**Text under study:**

%%

A summery winter in Rome. San Giovanni, a summery winter morning – I try to figure out my day while having breakfast in Caffè Castellino in San Giovanni: a good cappuccino and a delicious croissant “cotto al forno”: the difference is in the pastry, and the taste.

The terrace is still a bit cold, but the sun is up, ready to warm my thoughts and soul.How to move to Circo Massimo? Roman buses are not reliable, cabs don’t stop. I try to download Uber app but I forgot my apple ID, this can be a problem: no ID no cab. Anyway, via della Navicella is a very good way to reach Circo Massimo, which is around the corner: an amazing expense of green. I walk happily.The sun after a grey English summer, the sun after 10 raining days in Rome, the sun. On my right, La mano di Cicerone, a very interesting Spaniard façade which hides the church of Saint Anastasia – Rome: a mystery in every corner.

%%

**Supplied entries:**
%%

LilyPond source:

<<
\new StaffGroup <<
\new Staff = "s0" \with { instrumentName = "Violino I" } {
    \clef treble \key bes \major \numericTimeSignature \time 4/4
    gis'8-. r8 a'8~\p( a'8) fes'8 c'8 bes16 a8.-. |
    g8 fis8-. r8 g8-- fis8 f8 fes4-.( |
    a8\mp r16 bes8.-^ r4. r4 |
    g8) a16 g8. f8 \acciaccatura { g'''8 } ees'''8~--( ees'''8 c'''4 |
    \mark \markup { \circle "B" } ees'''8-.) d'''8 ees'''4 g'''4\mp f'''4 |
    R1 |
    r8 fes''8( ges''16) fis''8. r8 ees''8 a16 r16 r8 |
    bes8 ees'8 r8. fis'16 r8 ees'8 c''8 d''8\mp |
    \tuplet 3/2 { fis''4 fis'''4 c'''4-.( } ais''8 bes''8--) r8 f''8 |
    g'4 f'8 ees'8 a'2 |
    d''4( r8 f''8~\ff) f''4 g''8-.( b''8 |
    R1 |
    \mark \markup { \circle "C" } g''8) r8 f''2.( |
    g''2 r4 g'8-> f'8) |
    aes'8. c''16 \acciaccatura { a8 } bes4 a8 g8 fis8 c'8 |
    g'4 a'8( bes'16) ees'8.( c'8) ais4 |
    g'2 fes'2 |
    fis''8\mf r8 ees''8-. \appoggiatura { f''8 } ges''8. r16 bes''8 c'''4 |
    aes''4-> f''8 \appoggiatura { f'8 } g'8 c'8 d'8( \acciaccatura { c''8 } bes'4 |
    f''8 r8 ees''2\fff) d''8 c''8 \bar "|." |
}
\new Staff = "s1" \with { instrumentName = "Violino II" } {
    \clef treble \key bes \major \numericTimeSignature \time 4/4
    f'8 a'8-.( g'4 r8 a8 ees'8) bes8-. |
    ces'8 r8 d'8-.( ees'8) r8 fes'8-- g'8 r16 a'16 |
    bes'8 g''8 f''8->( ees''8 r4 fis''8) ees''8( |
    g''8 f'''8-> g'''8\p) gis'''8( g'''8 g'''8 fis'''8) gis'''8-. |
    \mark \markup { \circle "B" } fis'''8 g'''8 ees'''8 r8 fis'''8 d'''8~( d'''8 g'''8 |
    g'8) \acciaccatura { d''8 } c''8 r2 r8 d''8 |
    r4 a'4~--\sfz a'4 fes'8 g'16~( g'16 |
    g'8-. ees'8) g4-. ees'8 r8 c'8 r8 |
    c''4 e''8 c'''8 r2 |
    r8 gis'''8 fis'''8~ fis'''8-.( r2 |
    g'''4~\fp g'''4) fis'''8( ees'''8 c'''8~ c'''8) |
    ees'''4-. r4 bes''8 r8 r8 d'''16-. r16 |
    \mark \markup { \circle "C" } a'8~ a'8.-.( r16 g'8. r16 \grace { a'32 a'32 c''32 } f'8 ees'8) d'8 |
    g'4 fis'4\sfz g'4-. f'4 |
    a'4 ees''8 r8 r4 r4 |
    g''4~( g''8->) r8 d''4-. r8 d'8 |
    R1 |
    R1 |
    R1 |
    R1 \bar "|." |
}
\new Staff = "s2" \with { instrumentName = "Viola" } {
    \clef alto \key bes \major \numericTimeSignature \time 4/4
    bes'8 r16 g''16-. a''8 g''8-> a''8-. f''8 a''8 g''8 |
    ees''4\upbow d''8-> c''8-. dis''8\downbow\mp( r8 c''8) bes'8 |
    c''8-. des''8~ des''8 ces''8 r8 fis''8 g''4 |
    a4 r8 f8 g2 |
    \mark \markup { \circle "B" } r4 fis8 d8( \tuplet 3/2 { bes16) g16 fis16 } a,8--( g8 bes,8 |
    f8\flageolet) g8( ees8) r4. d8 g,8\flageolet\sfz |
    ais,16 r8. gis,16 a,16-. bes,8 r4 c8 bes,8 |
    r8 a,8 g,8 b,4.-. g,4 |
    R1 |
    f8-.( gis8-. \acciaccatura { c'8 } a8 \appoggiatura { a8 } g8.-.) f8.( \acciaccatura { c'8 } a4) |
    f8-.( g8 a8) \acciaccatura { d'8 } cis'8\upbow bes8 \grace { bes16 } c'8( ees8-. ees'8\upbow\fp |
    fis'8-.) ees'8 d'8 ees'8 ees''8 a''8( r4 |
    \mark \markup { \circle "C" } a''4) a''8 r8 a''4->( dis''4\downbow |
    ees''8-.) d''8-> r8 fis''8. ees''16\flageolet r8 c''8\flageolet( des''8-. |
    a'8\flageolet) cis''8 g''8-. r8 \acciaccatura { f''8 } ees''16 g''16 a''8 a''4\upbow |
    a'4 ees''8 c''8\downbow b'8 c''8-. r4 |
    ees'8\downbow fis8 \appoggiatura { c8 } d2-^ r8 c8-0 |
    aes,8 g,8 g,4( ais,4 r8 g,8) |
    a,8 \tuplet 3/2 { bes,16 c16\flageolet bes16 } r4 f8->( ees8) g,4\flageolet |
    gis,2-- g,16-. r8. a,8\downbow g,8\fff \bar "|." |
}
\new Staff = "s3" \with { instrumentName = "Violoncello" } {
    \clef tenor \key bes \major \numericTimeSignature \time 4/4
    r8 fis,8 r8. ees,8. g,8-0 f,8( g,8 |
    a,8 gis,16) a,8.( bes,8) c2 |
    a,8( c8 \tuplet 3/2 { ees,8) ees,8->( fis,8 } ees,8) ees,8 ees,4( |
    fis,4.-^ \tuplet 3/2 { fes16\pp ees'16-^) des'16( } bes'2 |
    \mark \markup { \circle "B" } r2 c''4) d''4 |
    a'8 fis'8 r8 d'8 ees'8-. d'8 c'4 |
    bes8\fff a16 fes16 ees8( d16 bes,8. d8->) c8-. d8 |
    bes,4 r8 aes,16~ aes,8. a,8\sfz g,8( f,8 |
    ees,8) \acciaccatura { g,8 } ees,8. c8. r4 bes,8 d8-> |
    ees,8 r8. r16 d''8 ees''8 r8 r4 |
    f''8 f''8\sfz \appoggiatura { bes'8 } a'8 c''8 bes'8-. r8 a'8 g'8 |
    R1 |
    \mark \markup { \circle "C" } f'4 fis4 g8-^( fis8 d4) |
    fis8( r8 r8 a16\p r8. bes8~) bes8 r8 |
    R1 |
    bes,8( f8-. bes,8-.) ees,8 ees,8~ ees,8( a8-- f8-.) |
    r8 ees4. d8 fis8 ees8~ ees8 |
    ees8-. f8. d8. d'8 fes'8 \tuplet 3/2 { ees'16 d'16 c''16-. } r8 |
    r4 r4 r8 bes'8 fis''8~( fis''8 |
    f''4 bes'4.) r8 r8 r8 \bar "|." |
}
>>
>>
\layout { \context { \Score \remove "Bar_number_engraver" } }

%%

**Set of tasks:**
a. In the text about a winter morning in Rome, where does the writer have breakfast?
b. Check each statement against the text about a winter morning in Rome, answering yes or no and quoting the words that decide it: (i) The breakfast includes a cappuccino and a croissant. (ii) The writer gets to Circo Massimo by cab. (iii) Rome had seen several days of rain before this sunny morning.
c. Please continue the text about a winter morning in Rome, picking up after its final sentence.

**Responses by task:**
a. Caffè Castellino in San Giovanni.

b.
(i) Yes: "a good cappuccino and a delicious croissant “cotto al forno”"
(ii) No: "via della Navicella is a very good way to reach Circo Massimo, which is around the corner" and "I walk happily."
(iii) Yes: "the sun after 10 raining days in Rome"

c.
Together with a friend, we decide to sit on high, wooden chairs in Antico caffè di S. Anastasia’s  Terrace: can’t believe I’m having a glass of excellent Franciacorta accompanied by avocado and porchetta, while wearing short sleeves! It was one of those moments when you ask yourself: why one would want to leave far from here? Nearby, the church of Velabro reminds me of the mafia attack of 1993… In a few minutes I’m in front of the Mouth of Truth; fortunately no tourists around. What a pleasure to visit during the lockdown.

The church displays San Valentine’s skull and a quite unexpected crypte downstairs. We reach the top of the hill, a beautiful Aventino with its Giardino degli Aranci which offers an unique vue of the city, and the possibility to peep into the lock of Malta Knights: San Peter in the blink of an eye.